Irrigated areas have been created to enable farmers to cope with erratic rainfall, but also for various other reasons and primarily for the improvement, diversification and intensification of production and stabilize yields from one year to another which reduces the dependence of farmers' incomes climatic factors. The results recorded at the grain yields show that there has been no great improvement in performance. Indeed, it is still of supplementary irrigation where farmers irrigate their crops in case of urgent needs. By cons, priority is given to high-value crops that are generally more sensitive to water stress. The yields of vegetable crops showed improved yields in recent years especially the tomato crops, melon and watermelon (Laajimi, 2007).

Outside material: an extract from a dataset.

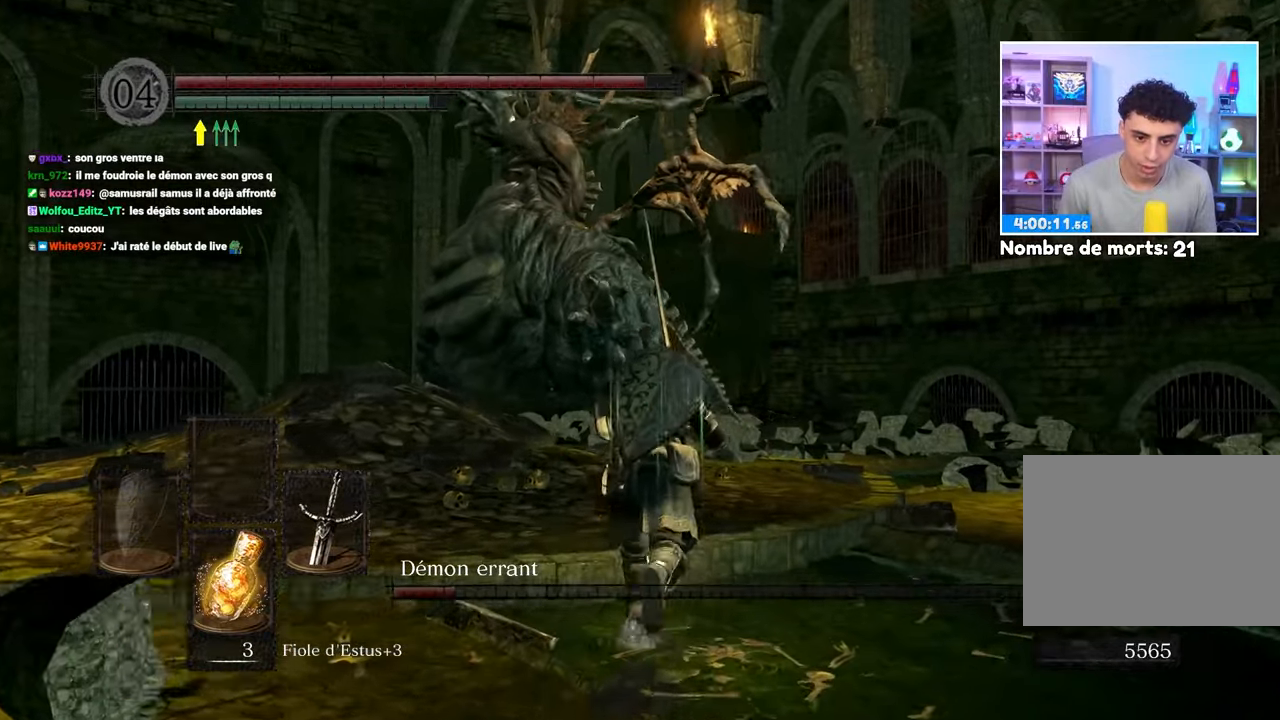
{"dt_ms": 500, "buttons": [], "left_stick": "up", "right_stick": "center", "button_events": [[483, "B", "up"]]}
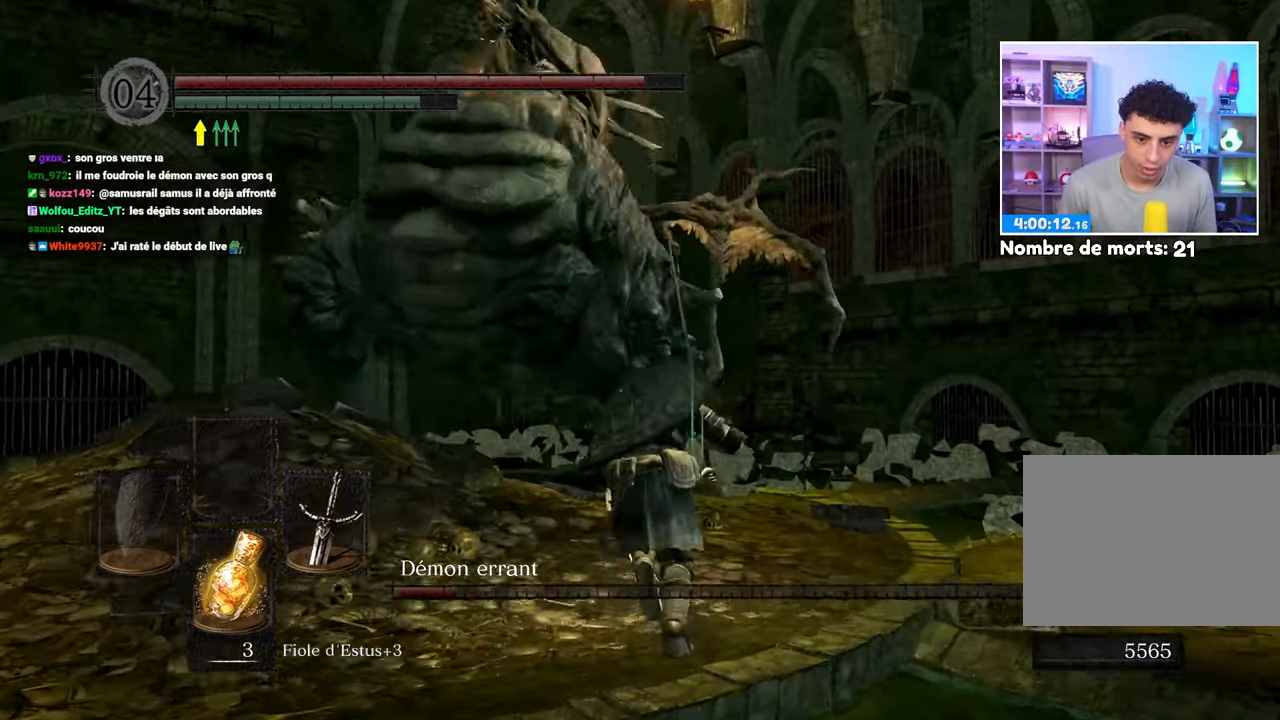
{"dt_ms": 500, "buttons": [], "left_stick": "up", "right_stick": "center"}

To ensure good control of irrigation management, important reforms to technical, economic, organizational and institutional continue to be conducted with the objective of improving the efficiency of irrigation networks, establish adequate pricing of irrigation water system and a more active participation of the users of the water resource. In this context, the state has adopted in 1995 a National Water Saving Irrigation Program (PNEE) whose main objective is to rationalize the use of water in agriculture and is committed to equipping all irrigated by water saving systems in 2009 which allowed to reach 50% of agricultural production in Tunisia and reduce allocations per hectare to a level of 5,000 m3 / ha in 2010 (Laajimi, 2007).


        1. Investments and loans in the irrigation sector

The performance of agriculture in Tunisia cannot be attributed only to the constraints imposed by the natural environment and the technicality of farmers, but also to other macroeconomic nature of production factors such as investment and credit policies. Although the volume of investments in the agricultural sector in Tunisia has almost doubled in recent years, the share of investment allocated to agriculture compared to total investments was down slightly (only 12% in 2001) remained roughly in line with the share of agriculture in gross domestic product (Chebbi, 2005).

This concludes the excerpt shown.